Up to 20 million low-income South Africans could afford basic private healthcare services if the Council for Medical Schemes (CMS) developed a framework for low-cost benefit options (LCBO), according to Business Day.
The CMS was tasked with developing a LCBO framework after the government after demarcation regulations came into effect in April 2017. The framework will allow medical schemes to offer options that are exempt from providing the prescribed minimum benefits.
Read: Another reprieve for insurers that provide primary healthcare policies
According to Business Day, Insight Actuaries & Consultants joint-chief executive Christoff Raath told the Board of Healthcare Funders (BHF) conference last week that the CMS’s prevaricating over the LCBO framework has left millions of people from poor households paying out of pocket for private primary healthcare services, such as GP consultations and dentistry, because they cannot afford full medical scheme cover.
While 15% of the population belongs to a medical scheme, the 2020 general household survey found 28.2% of the population turned first to a private healthcare provider when they needed care.
“These are the families that can least afford R400 or R500 to go to a doctor. The question we have to ask is why is nothing being done about it?” Raath was quoted as saying.
The advisory committee established by the CMS in 2020 to finalise the LCBO framework had completed its technical work, and there was no need for further consultation, he said.
About 10 million people from low-income households could be covered by low-cost benefit options, which had been priced at between R124 and R166 a month. If National Treasury scrapped medical scheme credits and used the money to provide a R100 monthly grant towards low-cost benefit cover, the figure could rise to 20 million people, or a third of the population, he said.
Speculation that the ANC had put pressure on the CMS to put the brakes on the LCBO framework because it might pose an impediment to National Health Insurance (NHI) would be a “moral tragedy” if true, he said.
According to Business Day, it has previously asked the CMS registrar Dr Sipho Kabane whether the regulator was deliberately stalling LCBO while the government developed NHI. “In a recent interview, Kabane said the CMS had no ulterior motive and would like to wrap up the LCBO process as quickly as possible,” the publication reported.

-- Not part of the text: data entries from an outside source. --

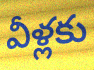
వీళ్లకుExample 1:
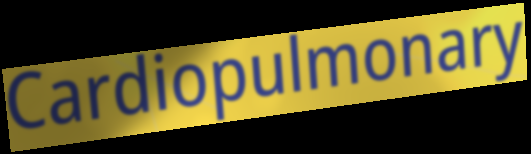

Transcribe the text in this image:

Cardiopulmonary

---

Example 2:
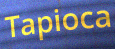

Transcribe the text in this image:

Tapioca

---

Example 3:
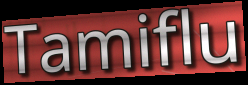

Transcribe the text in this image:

Tamiflu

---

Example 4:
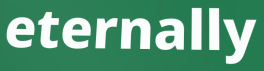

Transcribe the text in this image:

eternally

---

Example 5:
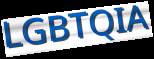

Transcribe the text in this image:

LGBTQIA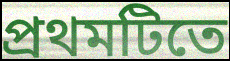
প্রথমটিতেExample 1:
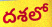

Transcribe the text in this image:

దశలో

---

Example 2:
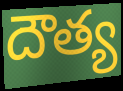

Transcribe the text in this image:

దౌత్య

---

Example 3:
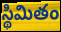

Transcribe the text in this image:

స్థిమితం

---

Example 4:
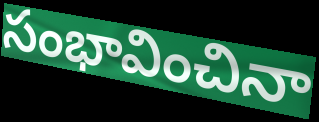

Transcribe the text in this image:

సంభావించినా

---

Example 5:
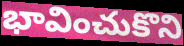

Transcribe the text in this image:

భావించుకొని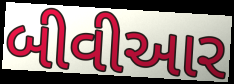
બીવીઆર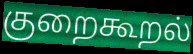
குறைகூறல்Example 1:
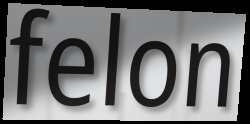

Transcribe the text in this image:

felon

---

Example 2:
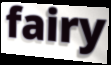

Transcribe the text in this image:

fairy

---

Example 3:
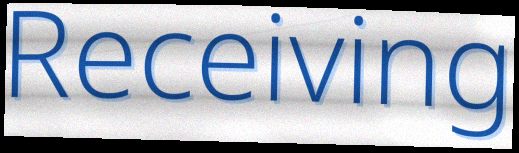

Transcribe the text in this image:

Receiving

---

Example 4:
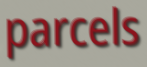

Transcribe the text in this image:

parcels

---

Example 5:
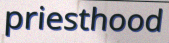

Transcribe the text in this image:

priesthood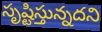
సృష్టిస్తున్నదని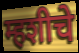
म्हशीचेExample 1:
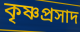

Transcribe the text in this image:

কৃষ্ণপ্রসাদ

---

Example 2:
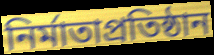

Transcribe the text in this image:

নির্মাতাপ্রতিষ্ঠান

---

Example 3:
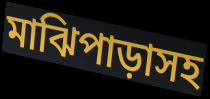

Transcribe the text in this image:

মাঝিপাড়াসহ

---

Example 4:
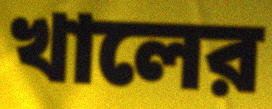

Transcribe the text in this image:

খালের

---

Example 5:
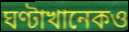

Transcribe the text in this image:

ঘণ্টাখানেকওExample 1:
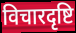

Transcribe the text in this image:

विचारदृष्टि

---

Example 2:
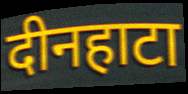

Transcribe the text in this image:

दीनहाटा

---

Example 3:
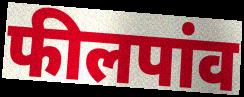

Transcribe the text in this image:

फीलपांव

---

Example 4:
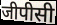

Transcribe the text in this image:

जीपीसी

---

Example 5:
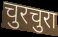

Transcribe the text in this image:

चुरचुरा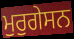
ਮੁਰੁਗੇਸਨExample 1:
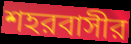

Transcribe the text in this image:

শহরবাসীর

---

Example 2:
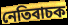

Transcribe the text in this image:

নেতিবাচক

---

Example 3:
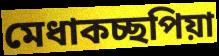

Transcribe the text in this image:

মেধাকচ্ছপিয়া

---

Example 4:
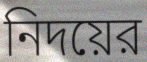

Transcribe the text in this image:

নিদয়ের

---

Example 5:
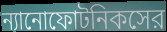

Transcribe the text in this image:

ন্যানোফোটনিকসের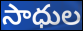
సాధులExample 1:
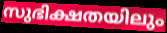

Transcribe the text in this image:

സുഭിക്ഷതയിലും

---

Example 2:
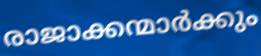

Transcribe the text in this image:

രാജാക്കന്മാർക്കും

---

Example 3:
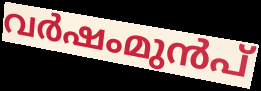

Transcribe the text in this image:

Read the full Business Day report
‘Unions and members at odds over NHI’
Another Business Day report on the BHF conference said that public sector unions that support the NHI Bill “are poised for conflict with their members, as they have, in effect, given the green light for a reduction in employee benefits”.
The Bill proposes a central NHI Fund that will buy services on behalf of patients, financed by reallocating medical scheme tax credits, general tax revenue, and a new payroll tax and surcharge on personal income tax.
“Organised labour has been vociferously against increases in VAT, yet they are saying they support increased taxation to fund NHI,” the newspaper quoted Vishal Brijlal, director of the Clinton Health Access Initiative, as telling delegates.
Presenting an analysis of the 117 oral submissions made to Parliament’s Portfolio Committee on Health in the past year, Brijlal cited the submission of the National Education, Health and Allied Workers’ Union (Nehawu) as an example. Nehawu has said the government should scrap the tax rebate for medical scheme members, and redirect the money to the NHI fund, according to Brijlal.
Business Day reported that Cosatu’s parliamentary co-ordinator, Matthew Parks, said Brijlal had misunderstood the submissions of the trade union federation and its affiliates.
“He is welcome to talk to our members. We know there would have to be compromises. Whenever you are dealing with human beings, there are competing interests. The whole point is how to balance them,” Parks was quoted as saying.
“Unions have long been champions of NHI because their members are being bled dry by medical scheme co-payments and running out of day-to-day benefits.”
The Portfolio Committee on Health last week voted 7-4 in support of a motion of desirability of the NHI Bill, paving the way for its members to begin clause-by-clause deliberations on its content. The motion was supported by the ANC and IFP, but not by the DA, EFF and FF+.